They recognized something was wrong. Events were not proceeding according to their meticulous script.
For all their precautions—the drugs, the mental conditioning, the trigger phrases—their weapon was increasingly unpredictable. Erratic, even.
So they took her girlfriend.
You know she’s coming to save or avenge you, depending on whether they follow through on their threat.
You hold on to hope that they won’t. If they hurt you, the entire human race will suffer the consequences.
You wonder if they understand that as well as you do.
While they have some understanding of what she’s capable of, it’s clear most of them have no real idea what she is.
Most of them seem to think their organization created her, as if they were capable of such a feat.
No. They just found her—or at least they found what would become her—buried among the bones of the Earth, far deeper underground than this bunker they’re keeping you in.
They made her their weapon, and because they could never quite restrain her for long, they permitted her to enact a simulacrum of human life. It was a compromise that still gave them enough control.
Now she loves you, and they’ve taken you away from her to retain control.
You recognize her approach by the explosions reverberating through the floor.
The men on guard in the room with you are sweating nervously.
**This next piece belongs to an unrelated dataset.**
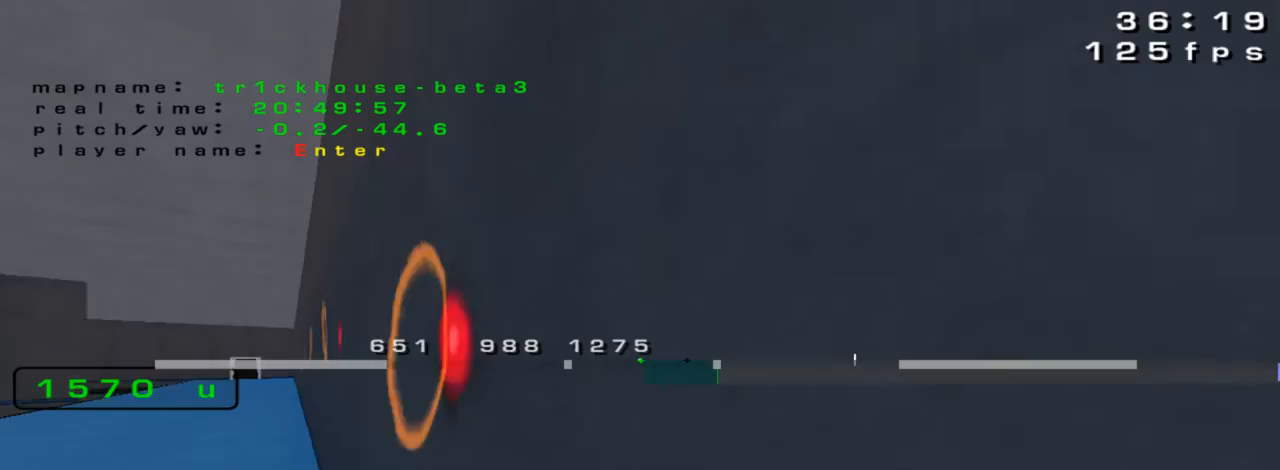
{"keys": ["right", "up"], "events": []}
Even they must recognize the artillery fire is just a formality with her, since even a direct strike would not break her stride.
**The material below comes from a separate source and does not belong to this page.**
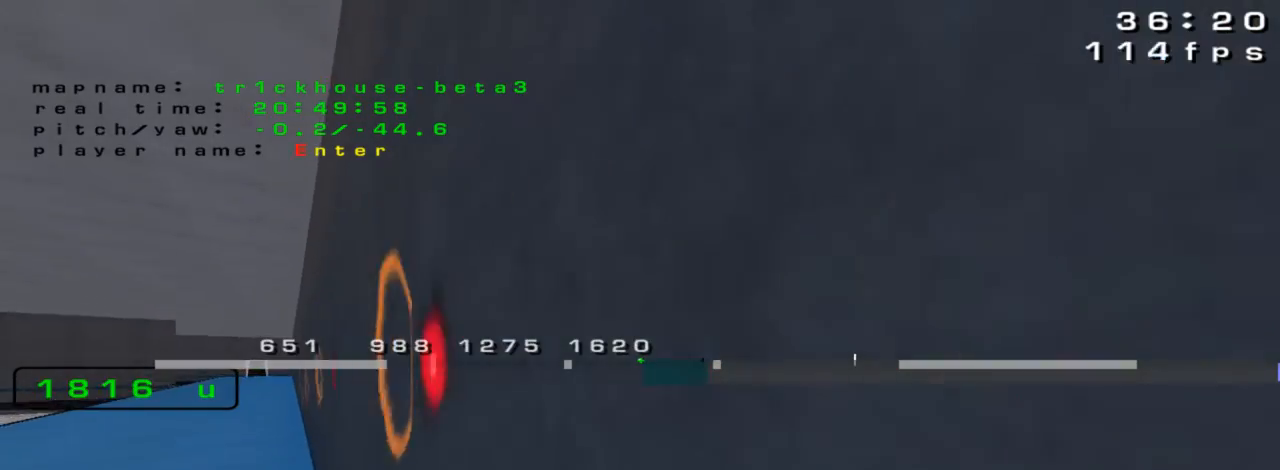
{"keys": ["right", "up"], "events": []}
As their weapon of last resort, her deployment has always meant No Survivors. This time they made themselves the target. How could they think this would go their way?
You hope the man holding the gun to your head doesn’t feel too jumpy to keep his finger off the trigger.
The vibrations stop. She must be inside.
An important-looking man with his back to you runs his fingers through salt-and-pepper hair as he frets at a bank of monitors displaying video feeds throughout the compound.
One by one they flash white and then go dark.
You never see her, but you know that’s your girlfriend flowing through the facility at a rapid pace that must be terrifying to these men.
You know that it must be a deliberate choice of hers to move slow enough for them to watch her procession from room to room.
The last feed winks out in a flash, and you close your eyes to brace yourself for—
A sound like a thunderclap and the screeching of metal as the armored door hurtles inward.
Somehow the trajectory is perfectly calculated, and you hear the sickening wet crunch as it collides with the man threatening you with his gun, followed by the clang when it hits the opposite wall.
Then blinding light fills the room, visible even through your eyelids.
You don’t open them again until you feel arms around you and her reassurance that it’s over.
You won’t be able to return home, but as long as you’re with her, you’ll find a way to begin anew.
And as far as building a new life goes, one survivor is a good start, right?